16 NOVEMBER 1889, Page 14

MR. FORSYTH'S LECTURES ON WAGNER.

[To THE EDITOR OF THE "SPECTATOR."

Stu,---You print among the reviews in the Spectator of November 9th, a notice of my book, "Religion in Recent Art," against which I respectfully protest. It is less a review than an article hung on one peg of mine about the trite anomaly between an artist's genius and his life. May I appeal to your distinguished desire to be fair, and even kind, and point out the following?

1. You never allude to the fact that my book deals chiefly with the great recent painters Rossetti, Burne Jones, Watts, and Holman Hunt—tracing in this ascending series the way in which the Christian idea forces itself through them, some- times in their own despite. There are seven chapters, of which Wagner receives only the last two. That part of the title, even, which alludes to the bulk of the book, is suppressed.

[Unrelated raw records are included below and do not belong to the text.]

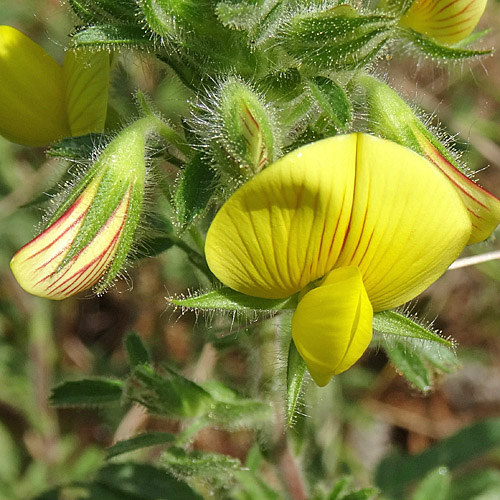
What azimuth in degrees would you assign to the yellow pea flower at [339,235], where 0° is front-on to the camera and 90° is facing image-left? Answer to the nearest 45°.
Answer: approximately 0°

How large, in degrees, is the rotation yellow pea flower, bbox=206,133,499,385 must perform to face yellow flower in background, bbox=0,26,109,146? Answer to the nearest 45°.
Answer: approximately 135° to its right
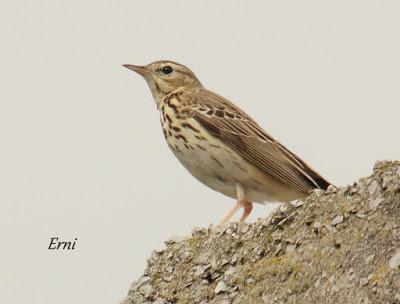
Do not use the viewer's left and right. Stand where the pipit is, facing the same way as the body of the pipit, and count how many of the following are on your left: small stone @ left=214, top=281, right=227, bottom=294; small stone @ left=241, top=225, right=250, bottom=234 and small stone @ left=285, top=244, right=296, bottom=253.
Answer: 3

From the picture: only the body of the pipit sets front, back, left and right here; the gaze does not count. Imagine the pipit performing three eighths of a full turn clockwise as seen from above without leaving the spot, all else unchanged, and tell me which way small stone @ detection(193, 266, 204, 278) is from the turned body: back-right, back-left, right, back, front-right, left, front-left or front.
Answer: back-right

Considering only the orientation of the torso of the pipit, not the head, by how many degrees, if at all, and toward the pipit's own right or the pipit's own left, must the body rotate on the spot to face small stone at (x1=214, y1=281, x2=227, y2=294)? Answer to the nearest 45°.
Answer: approximately 90° to the pipit's own left

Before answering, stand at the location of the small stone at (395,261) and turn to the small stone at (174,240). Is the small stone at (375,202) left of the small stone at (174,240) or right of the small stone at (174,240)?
right

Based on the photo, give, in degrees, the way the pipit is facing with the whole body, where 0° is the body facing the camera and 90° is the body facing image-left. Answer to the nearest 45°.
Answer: approximately 90°

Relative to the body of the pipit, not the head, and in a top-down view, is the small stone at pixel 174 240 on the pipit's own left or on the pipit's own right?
on the pipit's own left

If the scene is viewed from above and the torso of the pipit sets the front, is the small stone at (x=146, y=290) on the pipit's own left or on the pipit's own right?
on the pipit's own left

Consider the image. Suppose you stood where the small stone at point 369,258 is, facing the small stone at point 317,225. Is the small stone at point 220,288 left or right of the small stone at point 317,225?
left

2. There is no hint that it is at bottom a theological book, that it views Art from the standpoint of Incarnation, and that the core and spirit of it is an exposition (in places too elaborate) of the redemptive person and work of Christ, as reflected in the large utterance of the imaginative reason of our age.

3. It is never mentioned, when the style is censured as too ample, that these were avowedly lectures, actually given. The Spectator often accuses us preachers of being too shy of rhetoric.

4. Nor is it considered that I deliberately state the nature of the book to be expository rather than critical. I depart from this only in discussing the deeper relations between pessimism and Christianity. In Wagner's works I trace ideas which are certainly there, whether consistently or not. It is not fair to show me only in an attitude of gushing indifference to Wagner's moral shortcomings. It was Mr. Maurice who taught many besides me the generous and modest way which welcomes the witness of Christ in men whose inconsistencies we do best to leave to Christ's judgment. You have not a sympathetic word for the witness of Christ which is the soul of my book, nor any notice of the passages in which I point out with regret, but with some exactness, how far the creed and ethics of Wagner's school are beneath the Christian principle. And is it quite well to accuse a writer of lack of humour because he can find no amusement in the (early) blindness of a great mind to Christ ?

[It was undoubtedly an error not to have expressly stated that our article was intended to review the paper on Wagner only. That had been pointed out to the reviewer as a paper of special mark, and he had, perhaps mistakenly, directed his attention exclusively to it.—ED. Spectator.]